The format of the DISTRIB function is:

DISTRIB( Control@, MinerState, Probability)

The function is usually built automatically by the Data Miner, and provides a range to a variable, indicating the values present in a list, internally constructed during the Learning phase of Web or Data Mining.

The parameters control the operation of the DISTRIB function:

**Control@ **- if TRUE, the function will respond to the state of the
MinerState connection, either storing information or outputting it. If not TRUE, the
operator does nothing.

**MinerState** - the MinerState can be Quiescent, Learning or Running, or
an intermediate state. If Learning, the information coming in the value pin is constructed
into a probability distribution, for later output during the Run state. That is, during
the Run state the variable takes on the range found during the Learn state.

**Probability** - if no Probability is specified externally, the initial
value of Probability will be set to 0..100 (indicating a probability of 100%), and the
full range will be output at the value pin. Reducing the range of the **Probability**
will reduce the range of alternatives at the value pin, based on frequency of occurrence.

The DISTRIB function handles logical, string and numeric distributions, and creates a distribution with no holes, or nil occurrences, in it.

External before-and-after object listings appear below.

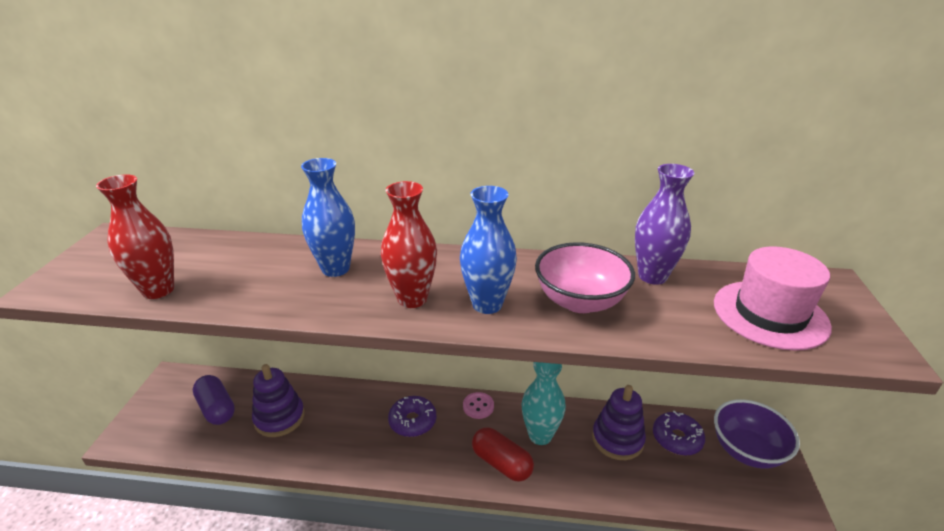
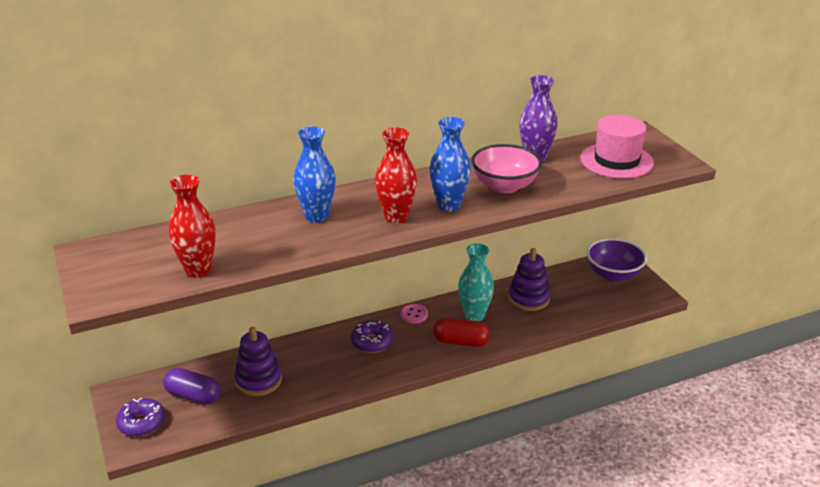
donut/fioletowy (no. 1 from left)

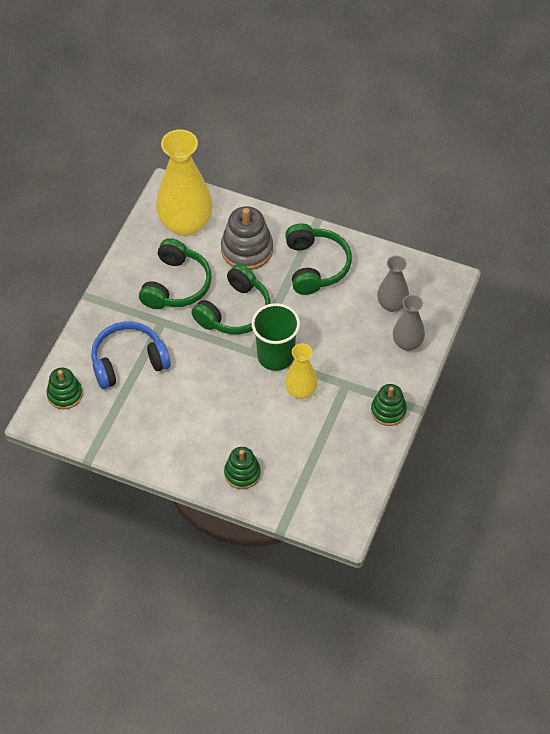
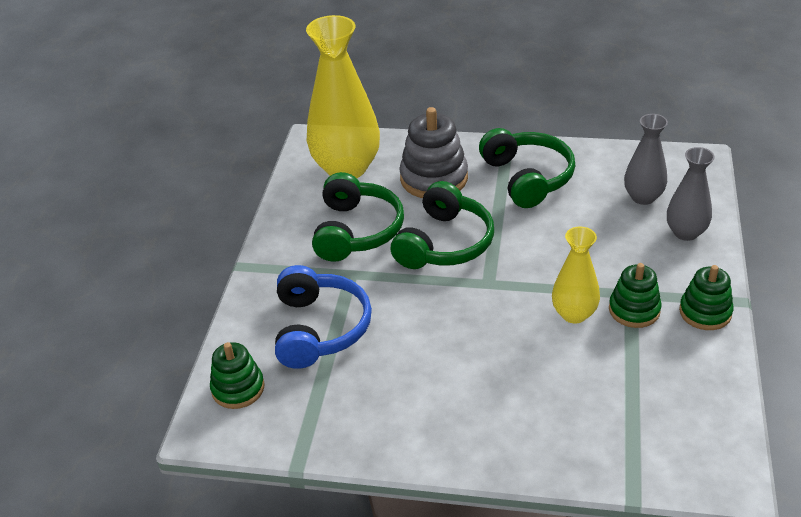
słuchawki/niebieski; zabawka nakładanka/zielony (no. 2 from left); szklanka/zielony

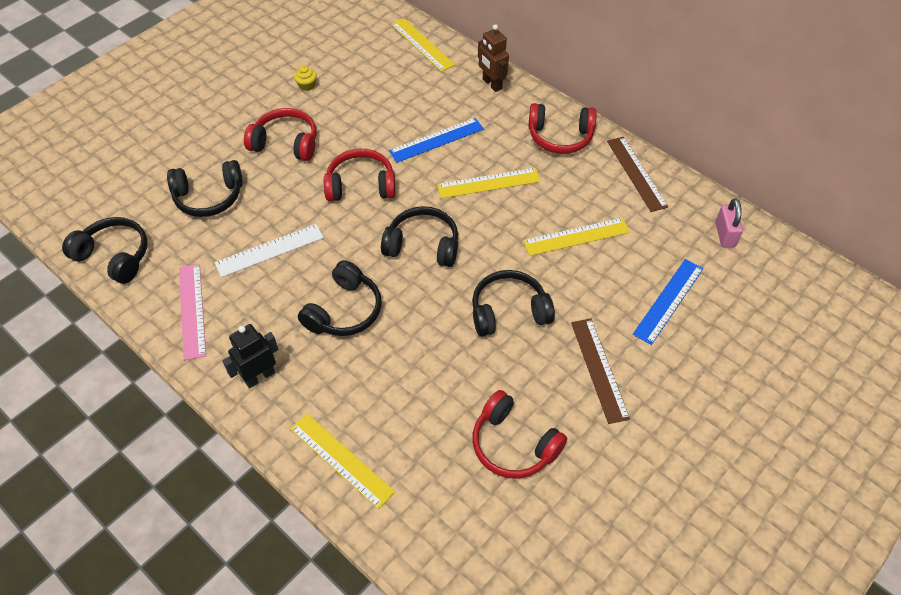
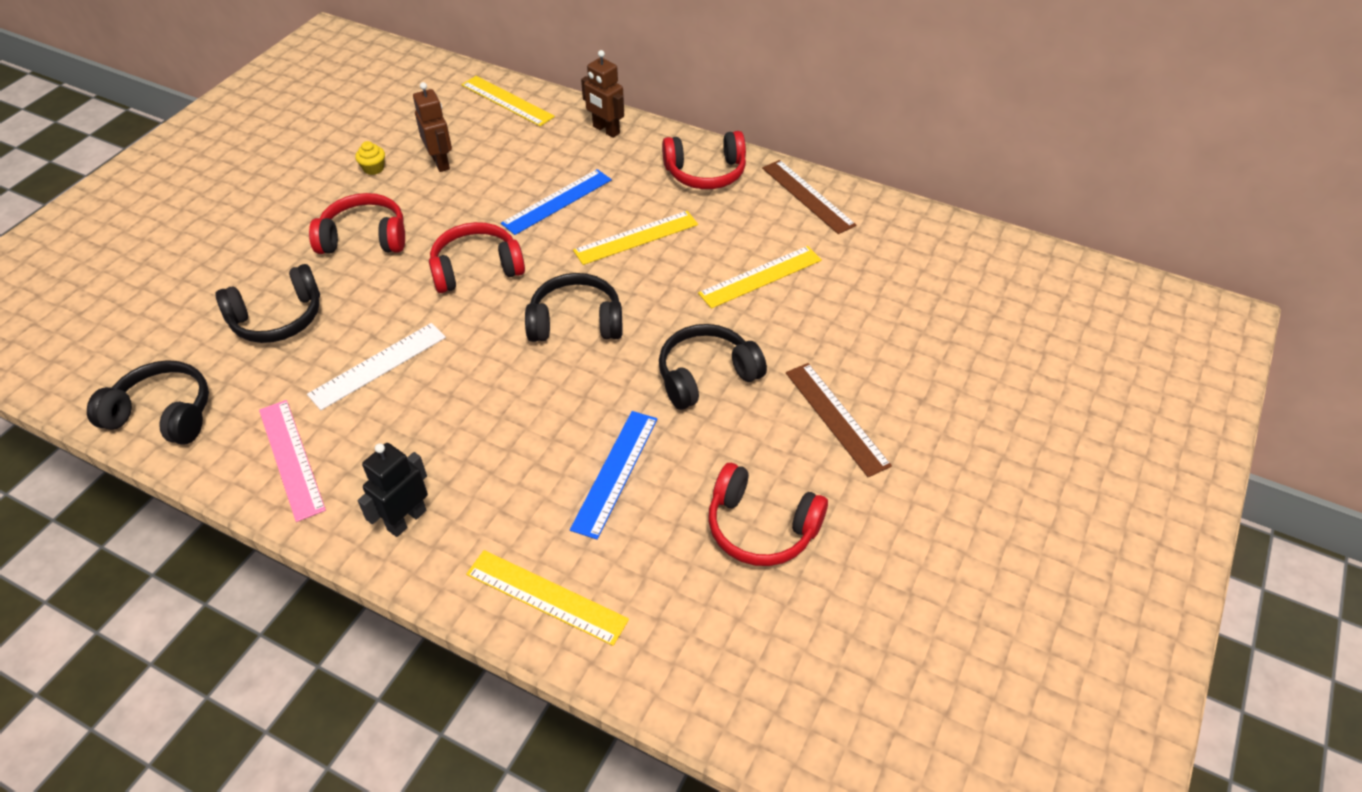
słuchawki/czarny (no. 3 from left in the first image); linijka/niebieski (no. 2 from left); kłódka/różowy; robot/brązowy (no. 1 from left)

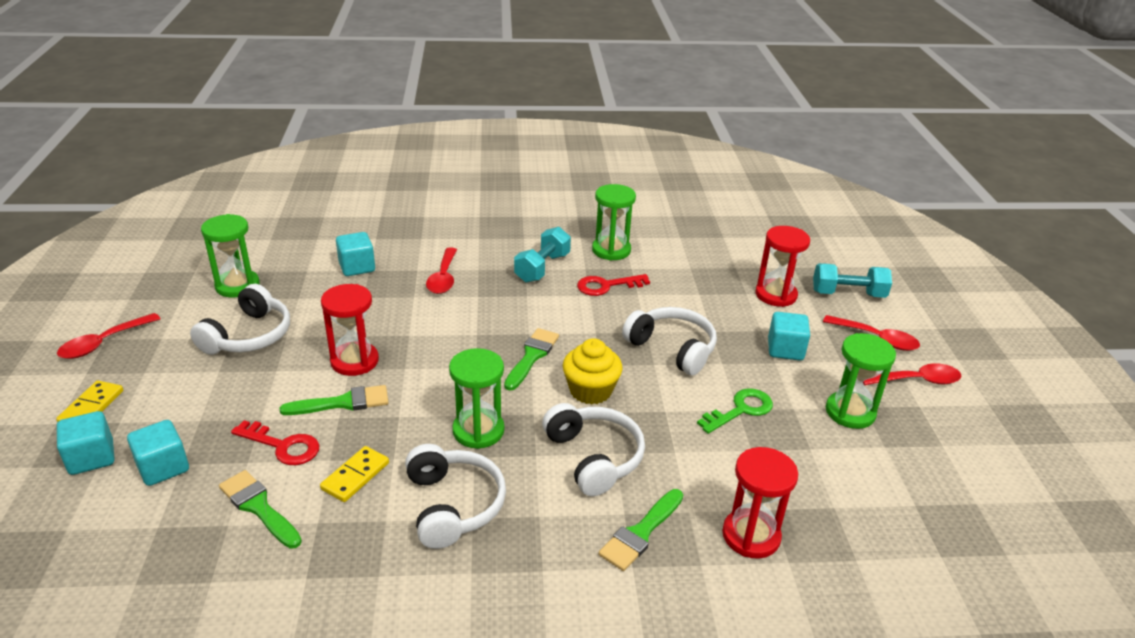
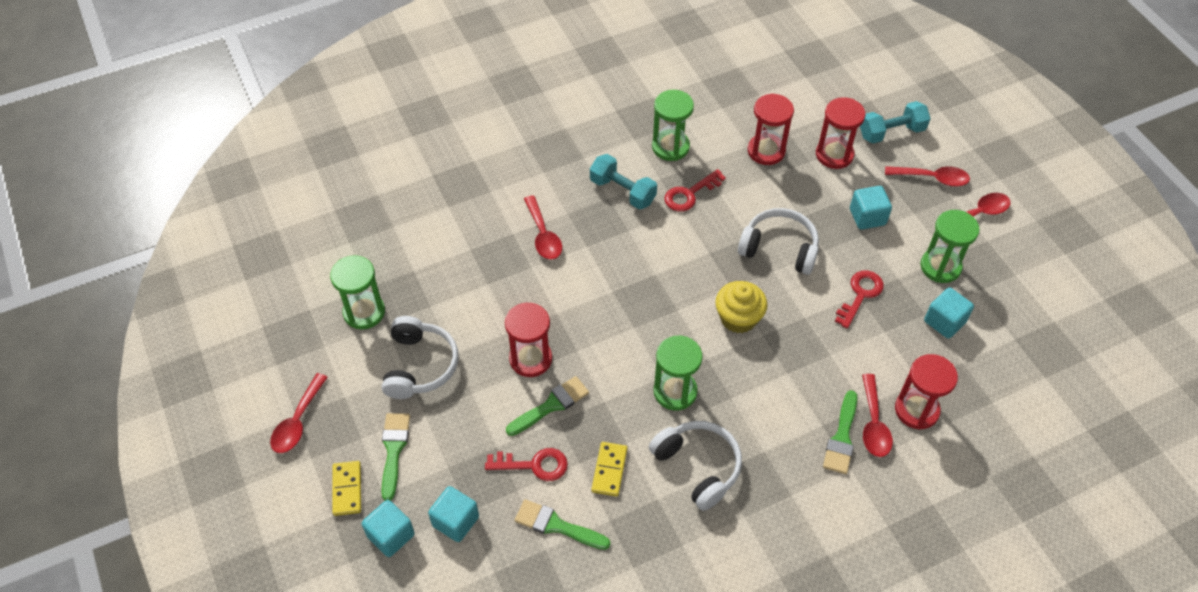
sześcian/turkusowy (no. 4 from left); pędzel/zielony (no. 1 from left); hantel/turkusowy (no. 1 from left); słuchawki/biały (no. 3 from left in the first image); klucz/czerwony (no. 3 from left); klepsydra/czerwony (no. 2 from left); łyżka/czerwony (no. 3 from left)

**Logicals**- The distribution only contains TRUE and FALSE, but can output a Bayesian value indicating the ratio of these occurrences. For a Bayesian value, the logical state is UKE with a value ranging from 0 (FALSE) to 1.0 (TRUE).
**Strings**- For strings, the actual strings are stored, together with a count of occurrence. When in
Running state, a list of alternative string values is output. The alternatives are
dependent on the probability, a lower probability threshold pruning the alternatives. As
an example, the following strings are read from the database, together with their
frequency of occurrence:
ABC 25 DEF 12 GHJ 3 XYZ 1

At completion of the learning phase, the strings are ordered in decreasing frequency. A request for all possible alternatives (Probability of 0..100) would result in

ABC, DEF, GHJ, XYZ

whereas a request for a probability of 0..90 would result in

ABC, DEF

If the number of strings would exceed 100, a catchall string of '*' is used.

**Numbers**- For integers and reals, the frequency of occurrence for individual numbers is stored. If the number of different numbers would exceed 100, clumping into ranges is used where frequency of occurrence is low. The combination of ranges where there is low frequency of occurrence with single values where there is high frequency keeps the overall number of objects around 100 while maintaining precision.

The contents of the distribution operator can be inspected and edited using the **PieceLine** interface.